Methane is generated as waste decomposes under anaerobic (without oxygen) conditions. The amount of methane created depends on the quantity and moisture content of the biological (organic) waste.
It is under most conditions lighter than air and very flammable. Methane is also “combustible”, meaning it will burn, and mixtures of about 5 to 15 percent in air are explosive.
Watch Our YouTube Video about Methane and its importance, particularly for Climate Change, below:
Anaerobic digestion plant operators should take care not to allow methane to leak into the atmosphere from their digester gas holders!
Methane is a clear odourless and tasteless gas which is lighter than air and not toxic when inhaled.
It can produce suffocation when it flows in such a manner that air is excluded, reducing the concentration of oxygen inhaled in a confined space at below the concentration needed for us to live.
Methane is a greenhouse gas that remains in the atmosphere for up to 15 years, but it is also a relatively inexpensive, clean burning fuel with a high heat content.
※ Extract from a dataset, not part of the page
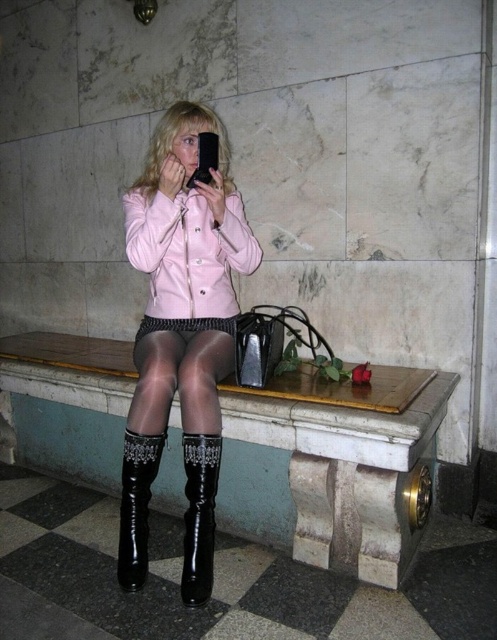
You are trying to place a rectangular box that is 1.2 meters wide on the wooden bench at center. Can the box fit on the bench if the black leather boot at lower left is currently occupying part of the space?

The wooden bench at center might be wider than black leather boot at lower left, so there is a possibility that the box could fit if the remaining space on the bench after accounting for the boot is at least 1.2 meters wide. However, without exact measurements, it is uncertain.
If it is created from a renewable (regrowing) source, as part of earth's natural cycle of death, decay and regrowth does not cause climate change.
Methane is best known as natural gas, which currently is mostly produced from fossil fuels, and an extremely important energy source for many developed economies. Nonetheless, only part of the methane uptake in the atmosphere is due to industrial activities connected to energy production and use. Methane is the major constituent of natural gas..
Methane is a greenhouse gas 23 times more powerful than carbon dioxide. Methane is used in the form of natural gas as a fuel. Methane is a greenhouse gas that is second to carbon dioxide when it comes to contributing to climate change. Mostly considered to be because of human activities, our atmosphere's methane levels have more than doubled in the last 200 years.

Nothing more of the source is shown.